• TASK PROMPT: Each line of the data below that contains "role" must be copied.
++++ INPUT DATA ++++
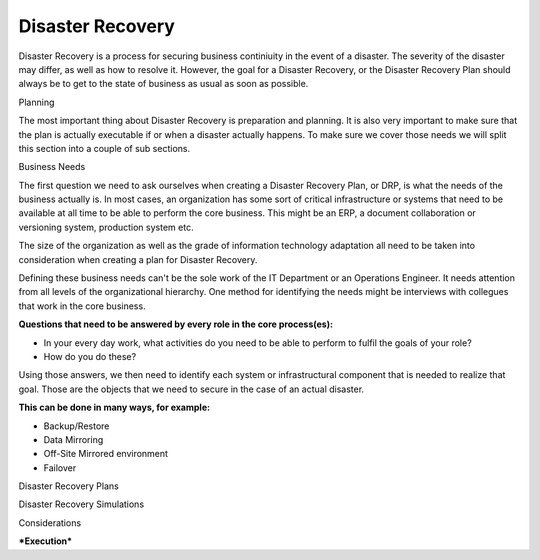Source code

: 
Disaster Recovery
#################

Disaster Recovery is a process for securing business continiuity in the event of a disaster. The severity of the disaster may differ, as well as how to resolve it. However, the goal for a Disaster Recovery, or the Disaster Recovery Plan should always be to get to the state of business as usual as soon as possible.

Planning

The most important thing about Disaster Recovery is preparation and planning. It is also very important to make sure that the plan is actually executable if or when a disaster actually happens. To make sure we cover those needs we will split this section into a couple of sub sections. 

Business Needs

The first question we need to ask ourselves when creating a Disaster Recovery Plan, or DRP, is what the needs of the business actually is. In most cases, an organization has some sort of critical infrastructure or systems that need to be available at all time to be able to perform the core business. This might be an ERP, a document collaboration or versioning system, production system etc.

The size of the organization as well as the grade of information technology adaptation all need to be taken into consideration when creating a plan for Disaster Recovery.

Defining these business needs can't be the sole work of the IT Department or an Operations Engineer. It needs attention from all levels of the organizational hierarchy. One method for identifying the needs might be interviews with collegues that work in the core business.

**Questions that need to be answered by every role in the core process(es):**

* In your every day work, what activities do you need to be able to perform to fulfil the goals of your role?
* How do you do these?

Using those answers, we then need to identify each system or infrastructural component that is needed to realize that goal. Those are the objects that we need to secure in the case of an actual disaster.

**This can be done in many ways, for example:**

* Backup/Restore
* Data Mirroring
* Off-Site Mirrored environment
* Failover

Disaster Recovery Plans

Disaster Recovery Simulations

Considerations

***Execution***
++++
• ANSWER BOX:
**Questions that need to be answered by every role in the core process(es):**
* In your every day work, what activities do you need to be able to perform to fulfil the goals of your role?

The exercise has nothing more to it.